(Photos with calibration data)
┄┄┄┄┄┄┄┄┄┄┄┄┄┄┄┄┄┄┄┄
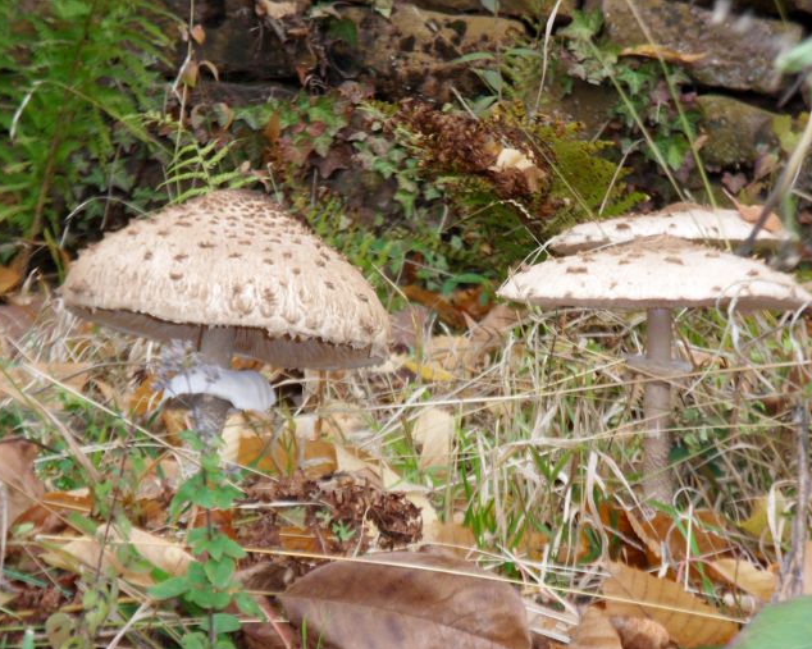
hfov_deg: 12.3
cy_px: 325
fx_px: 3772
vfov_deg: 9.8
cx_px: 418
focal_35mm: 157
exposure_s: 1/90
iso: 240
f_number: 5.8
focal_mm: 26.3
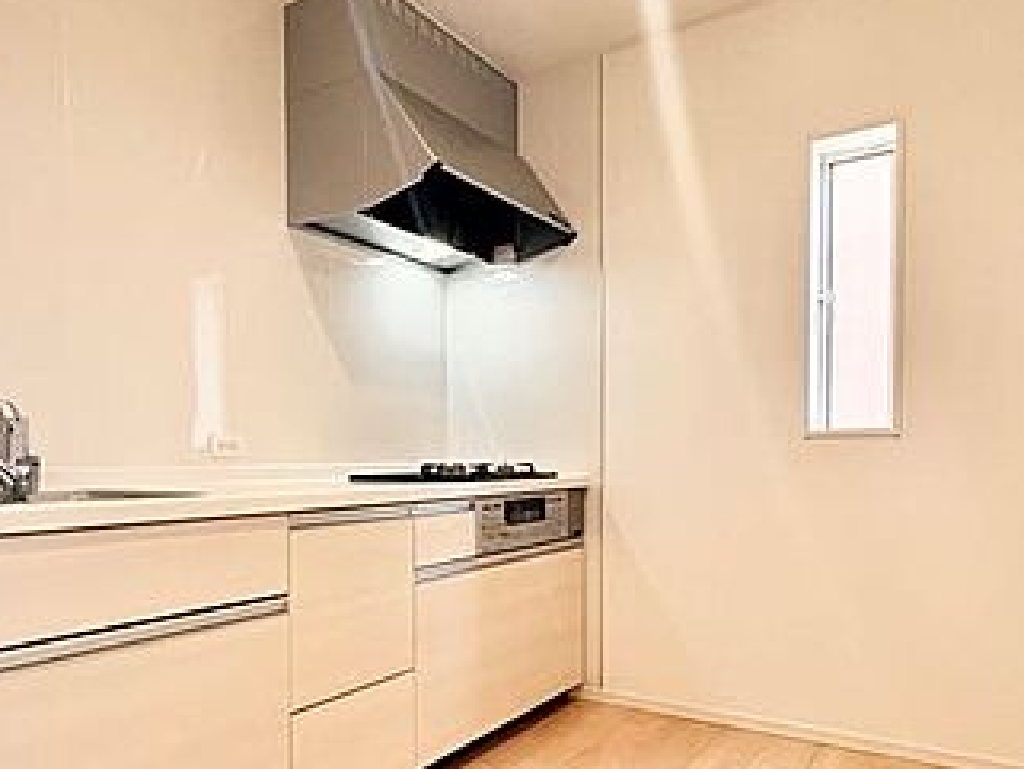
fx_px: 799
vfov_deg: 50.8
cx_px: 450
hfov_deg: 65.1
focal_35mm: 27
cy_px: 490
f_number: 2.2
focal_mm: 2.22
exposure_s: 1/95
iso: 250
┄┄┄┄┄┄┄┄┄┄┄┄┄┄┄┄┄┄┄┄
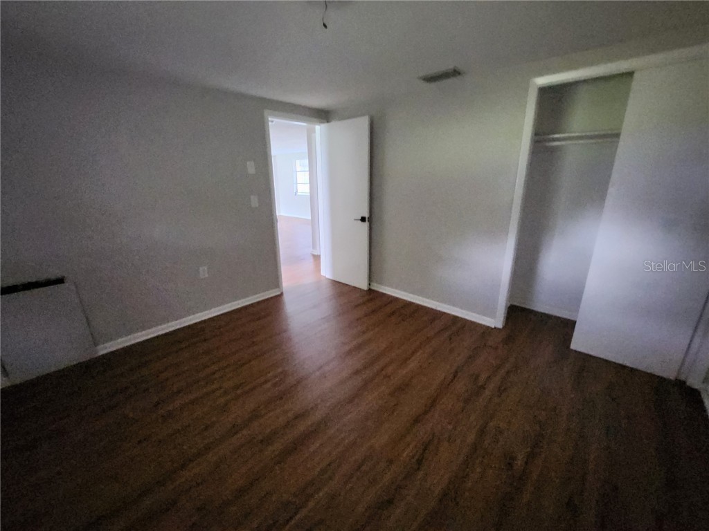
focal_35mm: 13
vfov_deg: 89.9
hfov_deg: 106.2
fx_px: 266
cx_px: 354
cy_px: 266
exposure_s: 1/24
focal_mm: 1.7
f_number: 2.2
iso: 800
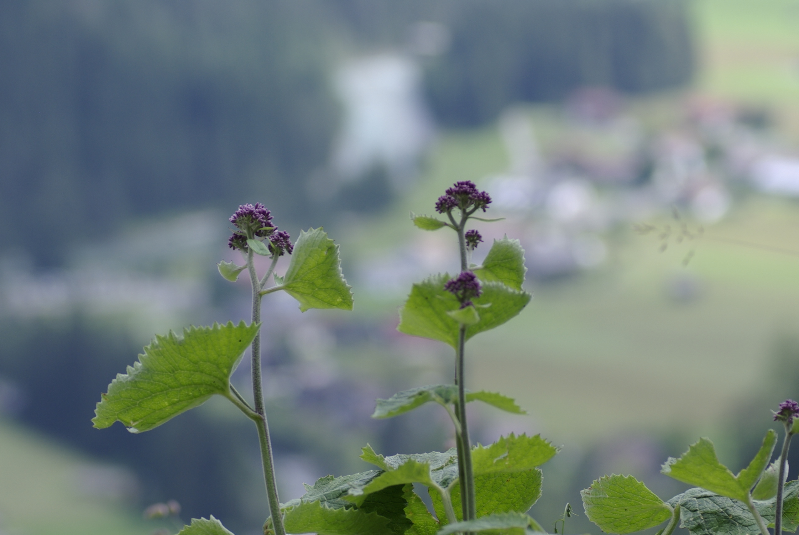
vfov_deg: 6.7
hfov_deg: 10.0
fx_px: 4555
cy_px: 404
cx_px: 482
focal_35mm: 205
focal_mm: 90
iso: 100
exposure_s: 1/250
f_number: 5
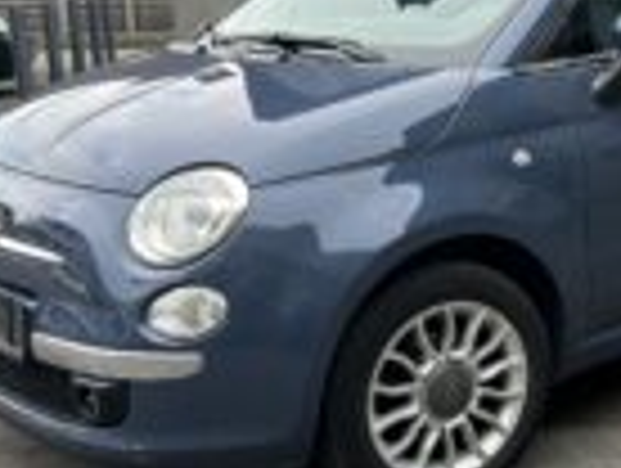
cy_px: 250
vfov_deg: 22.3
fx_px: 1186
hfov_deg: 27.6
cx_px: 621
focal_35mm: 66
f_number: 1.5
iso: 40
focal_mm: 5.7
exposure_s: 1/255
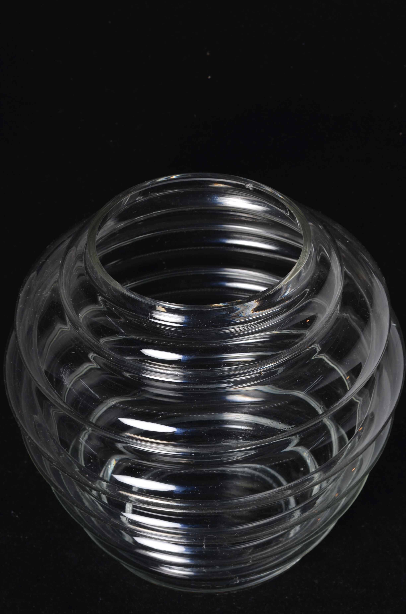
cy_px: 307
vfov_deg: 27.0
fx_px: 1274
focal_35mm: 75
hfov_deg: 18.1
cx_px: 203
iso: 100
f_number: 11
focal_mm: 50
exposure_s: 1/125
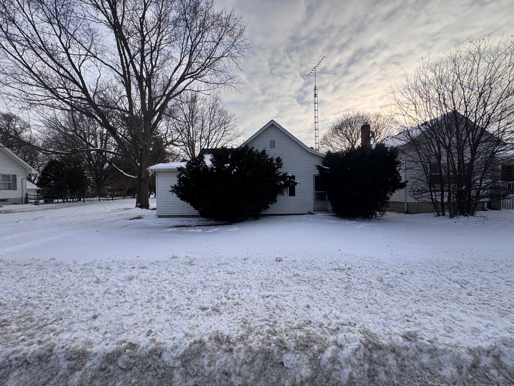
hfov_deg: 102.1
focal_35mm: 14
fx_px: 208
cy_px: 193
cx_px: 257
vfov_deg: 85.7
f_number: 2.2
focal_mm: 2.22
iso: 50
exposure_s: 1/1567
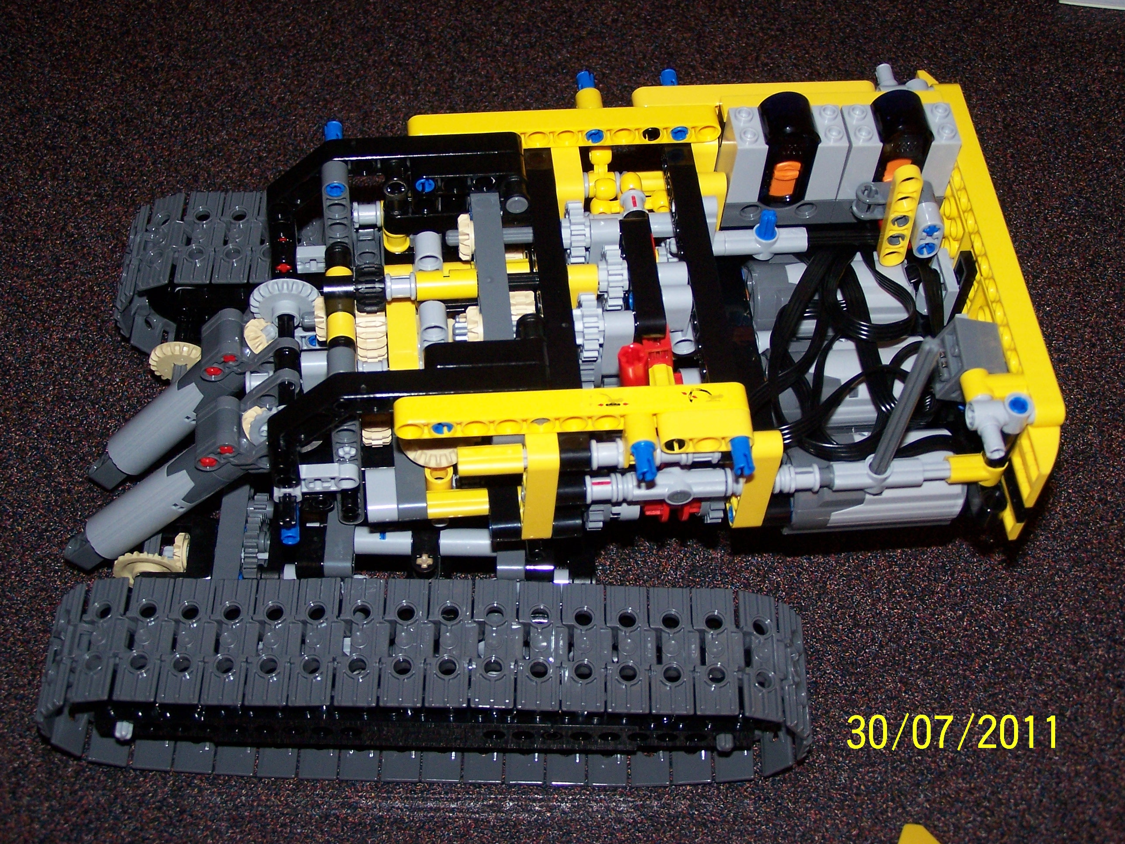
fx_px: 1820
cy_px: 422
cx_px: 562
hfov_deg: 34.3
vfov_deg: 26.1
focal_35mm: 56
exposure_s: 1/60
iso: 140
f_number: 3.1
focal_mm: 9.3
┄┄┄┄┄┄┄┄┄┄┄┄┄┄┄┄┄┄┄┄
#### WORK TO BE COMPLETED
Among the lines above, the one with "exposure_s: 1/1567" opens the part to repeat and the one with "focal_mm: 9.3" closes it; repeat only that part exactly, with no pictures.

#### ANSWER SECTION
exposure_s: 1/1567
fx_px: 1820
cy_px: 422
cx_px: 562
hfov_deg: 34.3
vfov_deg: 26.1
focal_35mm: 56
exposure_s: 1/60
iso: 140
f_number: 3.1
focal_mm: 9.3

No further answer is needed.